WORK TO BE COMPLETED
In the Net Zero piece below, what did Karen ask during the drive home?

EXTRACT PROVIDED

Net Zero

My wife and I had been doing the rounds of relatives, delivering Christmas presents during Advent 1990 and I remember having a conversation in the car as we headed for home. We were talking about the turn of the milennium in just ten years time and I will never forget the moment Karen (my wife) asked when we were likely to start wearing upturned fish bowls on our heads, we laughed so much at the thought, that I’m sure the Police would have breath tested me if they’d seen me in charge of a motor car.  We both remembered drawing pictures at school as children, trying to imagine what life would look like in the year two thousand.  I’d love to have those pictures today, a bit like the impression above, borrowed courtesy of Google, we imagined flying cars, people wearing space suits in a sterile environment and an automated world.

RECORD EXCERPTS
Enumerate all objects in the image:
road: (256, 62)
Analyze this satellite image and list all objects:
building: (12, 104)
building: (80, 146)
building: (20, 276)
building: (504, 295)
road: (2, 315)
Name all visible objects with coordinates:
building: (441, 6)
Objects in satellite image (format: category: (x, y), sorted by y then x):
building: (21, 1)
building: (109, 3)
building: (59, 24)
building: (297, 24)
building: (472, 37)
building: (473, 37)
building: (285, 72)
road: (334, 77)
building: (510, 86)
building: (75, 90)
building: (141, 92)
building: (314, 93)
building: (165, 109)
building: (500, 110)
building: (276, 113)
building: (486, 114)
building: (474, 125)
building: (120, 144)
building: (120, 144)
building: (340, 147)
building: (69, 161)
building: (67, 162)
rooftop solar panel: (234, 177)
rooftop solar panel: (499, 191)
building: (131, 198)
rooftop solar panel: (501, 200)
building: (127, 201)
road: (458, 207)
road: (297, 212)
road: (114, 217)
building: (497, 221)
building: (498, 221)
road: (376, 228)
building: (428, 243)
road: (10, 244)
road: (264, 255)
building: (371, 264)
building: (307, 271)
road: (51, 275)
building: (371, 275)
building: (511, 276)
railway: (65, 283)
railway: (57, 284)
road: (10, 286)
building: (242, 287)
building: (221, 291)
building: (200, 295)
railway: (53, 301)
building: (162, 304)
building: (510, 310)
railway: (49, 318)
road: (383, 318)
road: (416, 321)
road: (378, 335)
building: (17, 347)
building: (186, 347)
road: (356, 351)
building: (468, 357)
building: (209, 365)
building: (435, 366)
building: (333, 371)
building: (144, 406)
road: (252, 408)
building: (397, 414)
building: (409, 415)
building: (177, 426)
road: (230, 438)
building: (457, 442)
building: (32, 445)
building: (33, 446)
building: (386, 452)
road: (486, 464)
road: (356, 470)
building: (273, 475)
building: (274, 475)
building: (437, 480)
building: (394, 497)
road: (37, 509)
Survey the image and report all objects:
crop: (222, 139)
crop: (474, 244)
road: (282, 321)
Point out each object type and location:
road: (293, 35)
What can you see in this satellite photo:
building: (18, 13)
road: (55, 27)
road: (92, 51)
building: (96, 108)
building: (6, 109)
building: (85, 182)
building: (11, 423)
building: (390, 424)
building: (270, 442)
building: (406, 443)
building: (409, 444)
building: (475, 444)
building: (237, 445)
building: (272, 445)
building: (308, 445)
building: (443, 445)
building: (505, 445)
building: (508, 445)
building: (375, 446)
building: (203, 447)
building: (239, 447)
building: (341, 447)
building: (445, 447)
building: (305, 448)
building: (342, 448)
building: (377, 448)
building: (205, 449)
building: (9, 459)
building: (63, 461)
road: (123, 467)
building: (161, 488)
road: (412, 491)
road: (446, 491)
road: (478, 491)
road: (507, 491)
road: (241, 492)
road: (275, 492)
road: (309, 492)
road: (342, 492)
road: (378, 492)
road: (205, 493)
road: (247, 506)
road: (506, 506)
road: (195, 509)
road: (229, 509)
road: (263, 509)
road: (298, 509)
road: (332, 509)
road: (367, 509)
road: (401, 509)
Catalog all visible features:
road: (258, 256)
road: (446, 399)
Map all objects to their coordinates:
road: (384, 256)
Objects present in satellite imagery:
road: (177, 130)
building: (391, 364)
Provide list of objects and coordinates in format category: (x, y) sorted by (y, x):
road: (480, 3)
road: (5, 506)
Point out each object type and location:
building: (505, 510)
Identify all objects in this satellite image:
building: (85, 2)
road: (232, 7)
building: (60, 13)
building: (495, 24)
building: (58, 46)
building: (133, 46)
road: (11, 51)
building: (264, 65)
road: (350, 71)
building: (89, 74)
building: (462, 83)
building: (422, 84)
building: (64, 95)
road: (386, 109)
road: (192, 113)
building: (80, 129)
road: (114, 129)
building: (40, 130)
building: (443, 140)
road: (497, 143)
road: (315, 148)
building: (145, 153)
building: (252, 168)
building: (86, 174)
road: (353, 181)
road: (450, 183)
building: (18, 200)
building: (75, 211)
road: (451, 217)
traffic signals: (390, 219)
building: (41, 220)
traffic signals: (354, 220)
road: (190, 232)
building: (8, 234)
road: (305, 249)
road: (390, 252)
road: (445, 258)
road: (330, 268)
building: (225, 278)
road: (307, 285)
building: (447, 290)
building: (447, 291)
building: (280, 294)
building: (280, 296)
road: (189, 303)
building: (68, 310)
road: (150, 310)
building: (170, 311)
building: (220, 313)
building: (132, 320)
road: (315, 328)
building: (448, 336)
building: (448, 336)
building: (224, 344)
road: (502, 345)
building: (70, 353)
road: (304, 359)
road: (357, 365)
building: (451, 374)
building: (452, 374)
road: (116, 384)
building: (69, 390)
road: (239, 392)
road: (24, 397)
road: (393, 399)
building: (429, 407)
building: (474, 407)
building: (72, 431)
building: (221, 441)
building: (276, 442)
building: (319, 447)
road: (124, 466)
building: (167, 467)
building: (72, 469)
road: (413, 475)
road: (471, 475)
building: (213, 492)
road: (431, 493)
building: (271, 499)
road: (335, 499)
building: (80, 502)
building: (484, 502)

SOLVED EXERCISE
She asked when they were likely to start wearing upturned fish bowls on their heads.